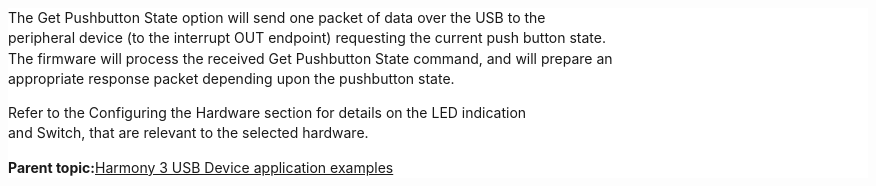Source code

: The Get Pushbutton State option will send one packet of data over the USB to the<br /> peripheral device \(to the interrupt OUT endpoint\) requesting the current push button state.<br /> The firmware will process the received Get Pushbutton State command, and will prepare an<br /> appropriate response packet depending upon the pushbutton state.

Refer to the Configuring the Hardware section for details on the LED indication<br /> and Switch, that are relevant to the selected hardware.

**Parent topic:**[Harmony 3 USB Device application examples](GUID-90055758-897E-445A-8A8B-CE4EBF3930A7.md)

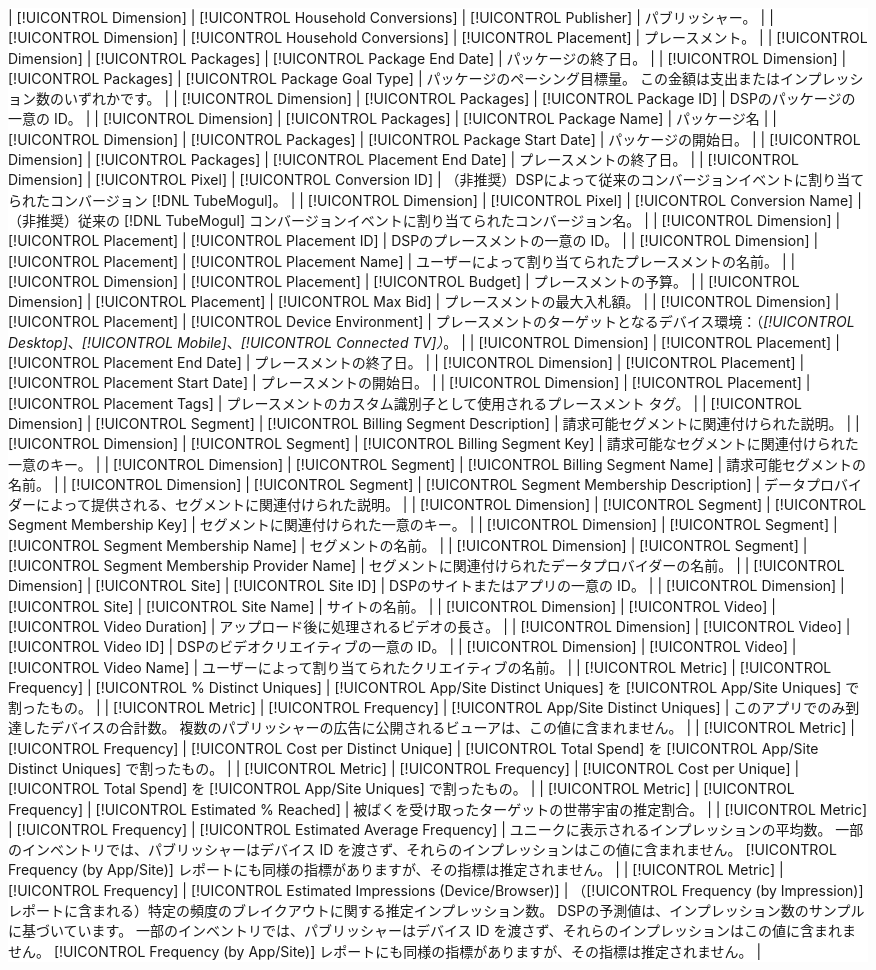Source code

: | [!UICONTROL Dimension] | [!UICONTROL Household Conversions] | [!UICONTROL Publisher] | パブリッシャー。 |
| [!UICONTROL Dimension] | [!UICONTROL Household Conversions] | [!UICONTROL Placement] | プレースメント。 |
| [!UICONTROL Dimension] | [!UICONTROL Packages] | [!UICONTROL Package End Date] | パッケージの終了日。 |
| [!UICONTROL Dimension] | [!UICONTROL Packages] | [!UICONTROL Package Goal Type] | パッケージのペーシング目標量。 この金額は支出またはインプレッション数のいずれかです。 |
| [!UICONTROL Dimension] | [!UICONTROL Packages] | [!UICONTROL Package ID] | DSPのパッケージの一意の ID。 |
| [!UICONTROL Dimension] | [!UICONTROL Packages] | [!UICONTROL Package Name] | パッケージ名 |
| [!UICONTROL Dimension] | [!UICONTROL Packages] | [!UICONTROL Package Start Date] | パッケージの開始日。 |
| [!UICONTROL Dimension] | [!UICONTROL Packages] | [!UICONTROL Placement End Date] | プレースメントの終了日。 |
| [!UICONTROL Dimension] | [!UICONTROL Pixel] | [!UICONTROL Conversion ID] | （非推奨）DSPによって従来のコンバージョンイベントに割り当てられたコンバージョン [!DNL TubeMogul]。 |
| [!UICONTROL Dimension] | [!UICONTROL Pixel] | [!UICONTROL Conversion Name] | （非推奨）従来の [!DNL TubeMogul] コンバージョンイベントに割り当てられたコンバージョン名。 |
| [!UICONTROL Dimension] | [!UICONTROL Placement] | [!UICONTROL Placement ID] | DSPのプレースメントの一意の ID。 |
| [!UICONTROL Dimension] | [!UICONTROL Placement] | [!UICONTROL Placement Name] | ユーザーによって割り当てられたプレースメントの名前。 |
| [!UICONTROL Dimension] | [!UICONTROL Placement] | [!UICONTROL Budget] | プレースメントの予算。 |
| [!UICONTROL Dimension] | [!UICONTROL Placement] | [!UICONTROL Max Bid] | プレースメントの最大入札額。 |
| [!UICONTROL Dimension] | [!UICONTROL Placement] | [!UICONTROL Device Environment] | プレースメントのターゲットとなるデバイス環境：（*[!UICONTROL Desktop]*、*[!UICONTROL Mobile]*、*[!UICONTROL Connected TV]）*。 |
| [!UICONTROL Dimension] | [!UICONTROL Placement] | [!UICONTROL Placement End Date] | プレースメントの終了日。 |
| [!UICONTROL Dimension] | [!UICONTROL Placement] | [!UICONTROL Placement Start Date] | プレースメントの開始日。 |
| [!UICONTROL Dimension] | [!UICONTROL Placement] | [!UICONTROL Placement Tags] | プレースメントのカスタム識別子として使用されるプレースメント タグ。 |
| [!UICONTROL Dimension] | [!UICONTROL Segment] | [!UICONTROL Billing Segment Description] | 請求可能セグメントに関連付けられた説明。 |
| [!UICONTROL Dimension] | [!UICONTROL Segment] | [!UICONTROL Billing Segment Key] | 請求可能なセグメントに関連付けられた一意のキー。 |
| [!UICONTROL Dimension] | [!UICONTROL Segment] | [!UICONTROL Billing Segment Name] | 請求可能セグメントの名前。 |
| [!UICONTROL Dimension] | [!UICONTROL Segment] | [!UICONTROL Segment Membership Description] | データプロバイダーによって提供される、セグメントに関連付けられた説明。 |
| [!UICONTROL Dimension] | [!UICONTROL Segment] | [!UICONTROL Segment Membership Key] | セグメントに関連付けられた一意のキー。 |
| [!UICONTROL Dimension] | [!UICONTROL Segment] | [!UICONTROL Segment Membership Name] | セグメントの名前。 |
| [!UICONTROL Dimension] | [!UICONTROL Segment] | [!UICONTROL Segment Membership Provider Name] | セグメントに関連付けられたデータプロバイダーの名前。 |
| [!UICONTROL Dimension] | [!UICONTROL Site] | [!UICONTROL Site ID] | DSPのサイトまたはアプリの一意の ID。 |
| [!UICONTROL Dimension] | [!UICONTROL Site] | [!UICONTROL Site Name] | サイトの名前。 |
| [!UICONTROL Dimension] | [!UICONTROL Video] | [!UICONTROL Video Duration] | アップロード後に処理されるビデオの長さ。 |
| [!UICONTROL Dimension] | [!UICONTROL Video] | [!UICONTROL Video ID] | DSPのビデオクリエイティブの一意の ID。 |
| [!UICONTROL Dimension] | [!UICONTROL Video] | [!UICONTROL Video Name] | ユーザーによって割り当てられたクリエイティブの名前。 |
| [!UICONTROL Metric] | [!UICONTROL Frequency] | [!UICONTROL % Distinct Uniques] | [!UICONTROL App/Site Distinct Uniques] を [!UICONTROL App/Site Uniques] で割ったもの。 |
| [!UICONTROL Metric] | [!UICONTROL Frequency] | [!UICONTROL App/Site Distinct Uniques] | このアプリでのみ到達したデバイスの合計数。 複数のパブリッシャーの広告に公開されるビューアは、この値に含まれません。 |
| [!UICONTROL Metric] | [!UICONTROL Frequency] | [!UICONTROL Cost per Distinct Unique] | [!UICONTROL Total Spend] を [!UICONTROL App/Site Distinct Uniques] で割ったもの。 |
| [!UICONTROL Metric] | [!UICONTROL Frequency] | [!UICONTROL Cost per Unique] | [!UICONTROL Total Spend] を [!UICONTROL App/Site Uniques] で割ったもの。 |
| [!UICONTROL Metric] | [!UICONTROL Frequency] | [!UICONTROL Estimated % Reached] | 被ばくを受け取ったターゲットの世帯宇宙の推定割合。 |
| [!UICONTROL Metric] | [!UICONTROL Frequency] | [!UICONTROL Estimated Average Frequency] | ユニークに表示されるインプレッションの平均数。 一部のインベントリでは、パブリッシャーはデバイス ID を渡さず、それらのインプレッションはこの値に含まれません。 [!UICONTROL Frequency (by App/Site)] レポートにも同様の指標がありますが、その指標は推定されません。 |
| [!UICONTROL Metric] | [!UICONTROL Frequency] | [!UICONTROL Estimated Impressions (Device/Browser)] | （[!UICONTROL Frequency (by Impression)] レポートに含まれる）特定の頻度のブレイクアウトに関する推定インプレッション数。 DSPの予測値は、インプレッション数のサンプルに基づいています。 一部のインベントリでは、パブリッシャーはデバイス ID を渡さず、それらのインプレッションはこの値に含まれません。 [!UICONTROL Frequency (by App/Site)] レポートにも同様の指標がありますが、その指標は推定されません。 |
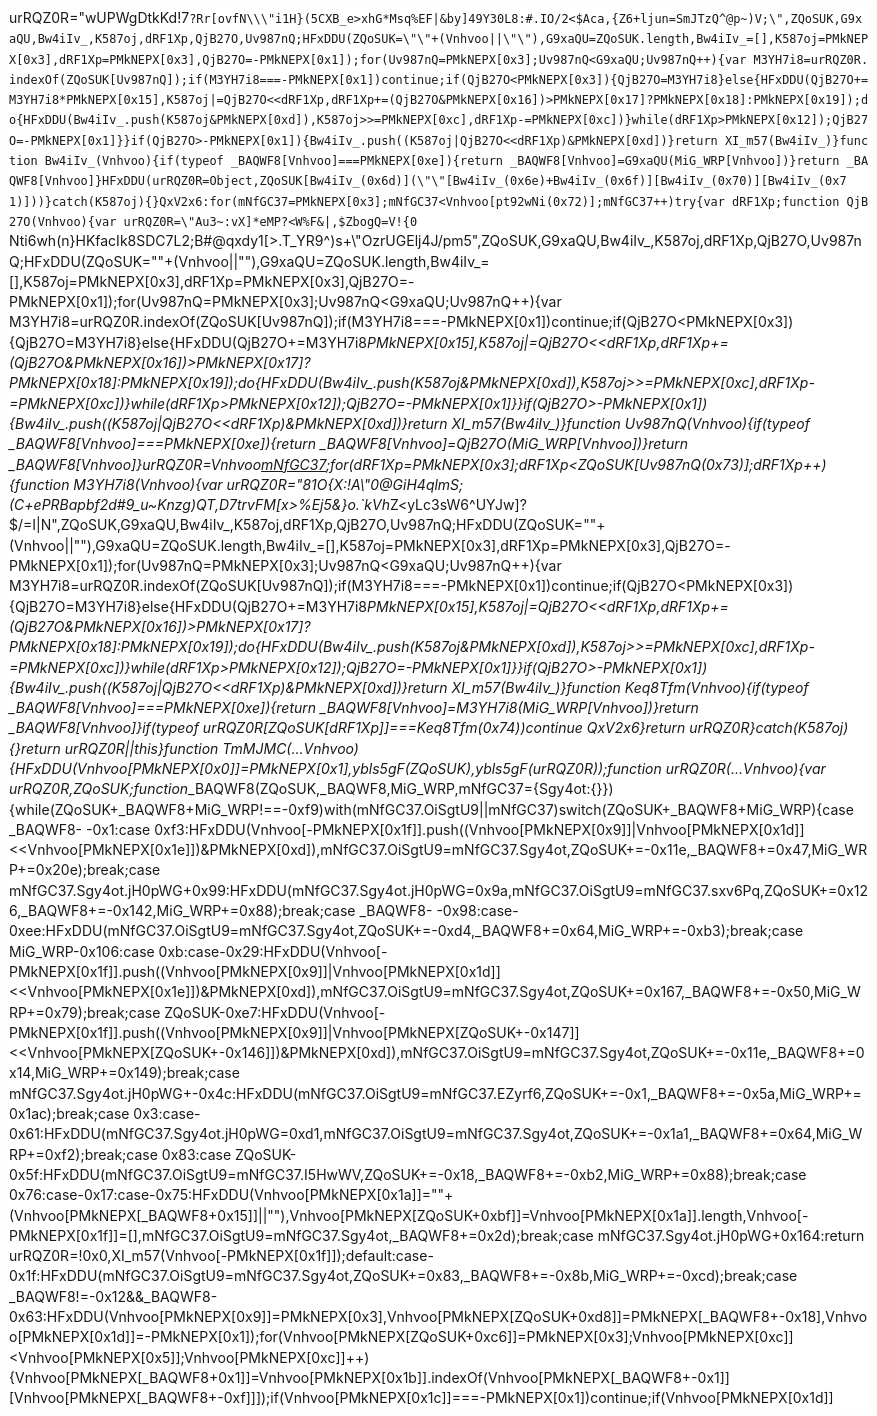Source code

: urRQZ0R=\"wUPWgDtkKd!7`?Rr[ovfN\\\"i1H}(5CXB_e>xhG*Msq%EF|&by]49Y30L8:#.IO/2<$Aca,{Z6+ljun=SmJTzQ^@p~)V;\",ZQoSUK,G9xaQU,Bw4iIv_,K587oj,dRF1Xp,QjB27O,Uv987nQ;HFxDDU(ZQoSUK=\"\"+(Vnhvoo||\"\"),G9xaQU=ZQoSUK.length,Bw4iIv_=[],K587oj=PMkNEPX[0x3],dRF1Xp=PMkNEPX[0x3],QjB27O=-PMkNEPX[0x1]);for(Uv987nQ=PMkNEPX[0x3];Uv987nQ<G9xaQU;Uv987nQ++){var M3YH7i8=urRQZ0R.indexOf(ZQoSUK[Uv987nQ]);if(M3YH7i8===-PMkNEPX[0x1])continue;if(QjB27O<PMkNEPX[0x3]){QjB27O=M3YH7i8}else{HFxDDU(QjB27O+=M3YH7i8*PMkNEPX[0x15],K587oj|=QjB27O<<dRF1Xp,dRF1Xp+=(QjB27O&PMkNEPX[0x16])>PMkNEPX[0x17]?PMkNEPX[0x18]:PMkNEPX[0x19]);do{HFxDDU(Bw4iIv_.push(K587oj&PMkNEPX[0xd]),K587oj>>=PMkNEPX[0xc],dRF1Xp-=PMkNEPX[0xc])}while(dRF1Xp>PMkNEPX[0x12]);QjB27O=-PMkNEPX[0x1]}}if(QjB27O>-PMkNEPX[0x1]){Bw4iIv_.push((K587oj|QjB27O<<dRF1Xp)&PMkNEPX[0xd])}return XI_m57(Bw4iIv_)}function Bw4iIv_(Vnhvoo){if(typeof _BAQWF8[Vnhvoo]===PMkNEPX[0xe]){return _BAQWF8[Vnhvoo]=G9xaQU(MiG_WRP[Vnhvoo])}return _BAQWF8[Vnhvoo]}HFxDDU(urRQZ0R=Object,ZQoSUK[Bw4iIv_(0x6d)](\"\"[Bw4iIv_(0x6e)+Bw4iIv_(0x6f)][Bw4iIv_(0x70)][Bw4iIv_(0x71)]))}catch(K587oj){}QxV2x6:for(mNfGC37=PMkNEPX[0x3];mNfGC37<Vnhvoo[pt92wNi(0x72)];mNfGC37++)try{var dRF1Xp;function QjB27O(Vnhvoo){var urRQZ0R=\"Au3~:vX]*eMP?<W%F&|,$ZbogQ=V!{0`Nti6wh(n}HKfacIk8SDC7L2;B#@qxdy1[>.T_YR9^)s+\\\"OzrUGElj4J/pm5\",ZQoSUK,G9xaQU,Bw4iIv_,K587oj,dRF1Xp,QjB27O,Uv987nQ;HFxDDU(ZQoSUK=\"\"+(Vnhvoo||\"\"),G9xaQU=ZQoSUK.length,Bw4iIv_=[],K587oj=PMkNEPX[0x3],dRF1Xp=PMkNEPX[0x3],QjB27O=-PMkNEPX[0x1]);for(Uv987nQ=PMkNEPX[0x3];Uv987nQ<G9xaQU;Uv987nQ++){var M3YH7i8=urRQZ0R.indexOf(ZQoSUK[Uv987nQ]);if(M3YH7i8===-PMkNEPX[0x1])continue;if(QjB27O<PMkNEPX[0x3]){QjB27O=M3YH7i8}else{HFxDDU(QjB27O+=M3YH7i8*PMkNEPX[0x15],K587oj|=QjB27O<<dRF1Xp,dRF1Xp+=(QjB27O&PMkNEPX[0x16])>PMkNEPX[0x17]?PMkNEPX[0x18]:PMkNEPX[0x19]);do{HFxDDU(Bw4iIv_.push(K587oj&PMkNEPX[0xd]),K587oj>>=PMkNEPX[0xc],dRF1Xp-=PMkNEPX[0xc])}while(dRF1Xp>PMkNEPX[0x12]);QjB27O=-PMkNEPX[0x1]}}if(QjB27O>-PMkNEPX[0x1]){Bw4iIv_.push((K587oj|QjB27O<<dRF1Xp)&PMkNEPX[0xd])}return XI_m57(Bw4iIv_)}function Uv987nQ(Vnhvoo){if(typeof _BAQWF8[Vnhvoo]===PMkNEPX[0xe]){return _BAQWF8[Vnhvoo]=QjB27O(MiG_WRP[Vnhvoo])}return _BAQWF8[Vnhvoo]}urRQZ0R=Vnhvoo[mNfGC37]();for(dRF1Xp=PMkNEPX[0x3];dRF1Xp<ZQoSUK[Uv987nQ(0x73)];dRF1Xp++){function M3YH7i8(Vnhvoo){var urRQZ0R=\"81O{X:!A\\\"0@GiH4qlmS;(C+ePRBapbf2d#9_u~Knzg)QT,D7trvFM[x>%Ej5&}o.`kVh*Z<yLc3sW6^UYJw]?$/=I|N\",ZQoSUK,G9xaQU,Bw4iIv_,K587oj,dRF1Xp,QjB27O,Uv987nQ;HFxDDU(ZQoSUK=\"\"+(Vnhvoo||\"\"),G9xaQU=ZQoSUK.length,Bw4iIv_=[],K587oj=PMkNEPX[0x3],dRF1Xp=PMkNEPX[0x3],QjB27O=-PMkNEPX[0x1]);for(Uv987nQ=PMkNEPX[0x3];Uv987nQ<G9xaQU;Uv987nQ++){var M3YH7i8=urRQZ0R.indexOf(ZQoSUK[Uv987nQ]);if(M3YH7i8===-PMkNEPX[0x1])continue;if(QjB27O<PMkNEPX[0x3]){QjB27O=M3YH7i8}else{HFxDDU(QjB27O+=M3YH7i8*PMkNEPX[0x15],K587oj|=QjB27O<<dRF1Xp,dRF1Xp+=(QjB27O&PMkNEPX[0x16])>PMkNEPX[0x17]?PMkNEPX[0x18]:PMkNEPX[0x19]);do{HFxDDU(Bw4iIv_.push(K587oj&PMkNEPX[0xd]),K587oj>>=PMkNEPX[0xc],dRF1Xp-=PMkNEPX[0xc])}while(dRF1Xp>PMkNEPX[0x12]);QjB27O=-PMkNEPX[0x1]}}if(QjB27O>-PMkNEPX[0x1]){Bw4iIv_.push((K587oj|QjB27O<<dRF1Xp)&PMkNEPX[0xd])}return XI_m57(Bw4iIv_)}function Keq8Tfm(Vnhvoo){if(typeof _BAQWF8[Vnhvoo]===PMkNEPX[0xe]){return _BAQWF8[Vnhvoo]=M3YH7i8(MiG_WRP[Vnhvoo])}return _BAQWF8[Vnhvoo]}if(typeof urRQZ0R[ZQoSUK[dRF1Xp]]===Keq8Tfm(0x74))continue QxV2x6}return urRQZ0R}catch(K587oj){}return urRQZ0R||this}function TmMJMC(...Vnhvoo){HFxDDU(Vnhvoo[PMkNEPX[0x0]]=PMkNEPX[0x1],ybls5gF(ZQoSUK),ybls5gF(urRQZ0R));function urRQZ0R(...Vnhvoo){var urRQZ0R,ZQoSUK;function*_BAQWF8(ZQoSUK,_BAQWF8,MiG_WRP,mNfGC37={Sgy4ot:{}}){while(ZQoSUK+_BAQWF8+MiG_WRP!==-0xf9)with(mNfGC37.OiSgtU9||mNfGC37)switch(ZQoSUK+_BAQWF8+MiG_WRP){case _BAQWF8- -0x1:case 0xf3:HFxDDU(Vnhvoo[-PMkNEPX[0x1f]].push((Vnhvoo[PMkNEPX[0x9]]|Vnhvoo[PMkNEPX[0x1d]]<<Vnhvoo[PMkNEPX[0x1e]])&PMkNEPX[0xd]),mNfGC37.OiSgtU9=mNfGC37.Sgy4ot,ZQoSUK+=-0x11e,_BAQWF8+=0x47,MiG_WRP+=0x20e);break;case mNfGC37.Sgy4ot.jH0pWG+0x99:HFxDDU(mNfGC37.Sgy4ot.jH0pWG=0x9a,mNfGC37.OiSgtU9=mNfGC37.sxv6Pq,ZQoSUK+=0x126,_BAQWF8+=-0x142,MiG_WRP+=0x88);break;case _BAQWF8- -0x98:case-0xee:HFxDDU(mNfGC37.OiSgtU9=mNfGC37.Sgy4ot,ZQoSUK+=-0xd4,_BAQWF8+=0x64,MiG_WRP+=-0xb3);break;case MiG_WRP-0x106:case 0xb:case-0x29:HFxDDU(Vnhvoo[-PMkNEPX[0x1f]].push((Vnhvoo[PMkNEPX[0x9]]|Vnhvoo[PMkNEPX[0x1d]]<<Vnhvoo[PMkNEPX[0x1e]])&PMkNEPX[0xd]),mNfGC37.OiSgtU9=mNfGC37.Sgy4ot,ZQoSUK+=0x167,_BAQWF8+=-0x50,MiG_WRP+=0x79);break;case ZQoSUK-0xe7:HFxDDU(Vnhvoo[-PMkNEPX[0x1f]].push((Vnhvoo[PMkNEPX[0x9]]|Vnhvoo[PMkNEPX[ZQoSUK+-0x147]]<<Vnhvoo[PMkNEPX[ZQoSUK+-0x146]])&PMkNEPX[0xd]),mNfGC37.OiSgtU9=mNfGC37.Sgy4ot,ZQoSUK+=-0x11e,_BAQWF8+=0x14,MiG_WRP+=0x149);break;case mNfGC37.Sgy4ot.jH0pWG+-0x4c:HFxDDU(mNfGC37.OiSgtU9=mNfGC37.EZyrf6,ZQoSUK+=-0x1,_BAQWF8+=-0x5a,MiG_WRP+=0x1ac);break;case 0x3:case-0x61:HFxDDU(mNfGC37.Sgy4ot.jH0pWG=0xd1,mNfGC37.OiSgtU9=mNfGC37.Sgy4ot,ZQoSUK+=-0x1a1,_BAQWF8+=0x64,MiG_WRP+=0xf2);break;case 0x83:case ZQoSUK-0x5f:HFxDDU(mNfGC37.OiSgtU9=mNfGC37.I5HwWV,ZQoSUK+=-0x18,_BAQWF8+=-0xb2,MiG_WRP+=0x88);break;case 0x76:case-0x17:case-0x75:HFxDDU(Vnhvoo[PMkNEPX[0x1a]]=\"\"+(Vnhvoo[PMkNEPX[_BAQWF8+0x15]]||\"\"),Vnhvoo[PMkNEPX[ZQoSUK+0xbf]]=Vnhvoo[PMkNEPX[0x1a]].length,Vnhvoo[-PMkNEPX[0x1f]]=[],mNfGC37.OiSgtU9=mNfGC37.Sgy4ot,_BAQWF8+=0x2d);break;case mNfGC37.Sgy4ot.jH0pWG+0x164:return urRQZ0R=!0x0,XI_m57(Vnhvoo[-PMkNEPX[0x1f]]);default:case-0x1f:HFxDDU(mNfGC37.OiSgtU9=mNfGC37.Sgy4ot,ZQoSUK+=0x83,_BAQWF8+=-0x8b,MiG_WRP+=-0xcd);break;case _BAQWF8!=-0x12&&_BAQWF8-0x63:HFxDDU(Vnhvoo[PMkNEPX[0x9]]=PMkNEPX[0x3],Vnhvoo[PMkNEPX[ZQoSUK+0xd8]]=PMkNEPX[_BAQWF8+-0x18],Vnhvoo[PMkNEPX[0x1d]]=-PMkNEPX[0x1]);for(Vnhvoo[PMkNEPX[ZQoSUK+0xc6]]=PMkNEPX[0x3];Vnhvoo[PMkNEPX[0xc]]<Vnhvoo[PMkNEPX[0x5]];Vnhvoo[PMkNEPX[0xc]]++){Vnhvoo[PMkNEPX[_BAQWF8+0x1]]=Vnhvoo[PMkNEPX[0x1b]].indexOf(Vnhvoo[PMkNEPX[_BAQWF8+-0x1]][Vnhvoo[PMkNEPX[_BAQWF8+-0xf]]]);if(Vnhvoo[PMkNEPX[0x1c]]===-PMkNEPX[0x1])continue;if(Vnhvoo[PMkNEPX[0x1d]]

### TASK DESCRIPTION
Where the listing above has a line with "Bid] | プレースメントの最大入札額。 |", start there, and output every line exactly through the line with "Name] | セグメントに関連付けられたデータプロバイダーの名前。 |", which is also included.

### RESPONSE BELOW
| [!UICONTROL Dimension] | [!UICONTROL Placement] | [!UICONTROL Max Bid] | プレースメントの最大入札額。 |
| [!UICONTROL Dimension] | [!UICONTROL Placement] | [!UICONTROL Device Environment] | プレースメントのターゲットとなるデバイス環境：（*[!UICONTROL Desktop]*、*[!UICONTROL Mobile]*、*[!UICONTROL Connected TV]）*。 |
| [!UICONTROL Dimension] | [!UICONTROL Placement] | [!UICONTROL Placement End Date] | プレースメントの終了日。 |
| [!UICONTROL Dimension] | [!UICONTROL Placement] | [!UICONTROL Placement Start Date] | プレースメントの開始日。 |
| [!UICONTROL Dimension] | [!UICONTROL Placement] | [!UICONTROL Placement Tags] | プレースメントのカスタム識別子として使用されるプレースメント タグ。 |
| [!UICONTROL Dimension] | [!UICONTROL Segment] | [!UICONTROL Billing Segment Description] | 請求可能セグメントに関連付けられた説明。 |
| [!UICONTROL Dimension] | [!UICONTROL Segment] | [!UICONTROL Billing Segment Key] | 請求可能なセグメントに関連付けられた一意のキー。 |
| [!UICONTROL Dimension] | [!UICONTROL Segment] | [!UICONTROL Billing Segment Name] | 請求可能セグメントの名前。 |
| [!UICONTROL Dimension] | [!UICONTROL Segment] | [!UICONTROL Segment Membership Description] | データプロバイダーによって提供される、セグメントに関連付けられた説明。 |
| [!UICONTROL Dimension] | [!UICONTROL Segment] | [!UICONTROL Segment Membership Key] | セグメントに関連付けられた一意のキー。 |
| [!UICONTROL Dimension] | [!UICONTROL Segment] | [!UICONTROL Segment Membership Name] | セグメントの名前。 |
| [!UICONTROL Dimension] | [!UICONTROL Segment] | [!UICONTROL Segment Membership Provider Name] | セグメントに関連付けられたデータプロバイダーの名前。 |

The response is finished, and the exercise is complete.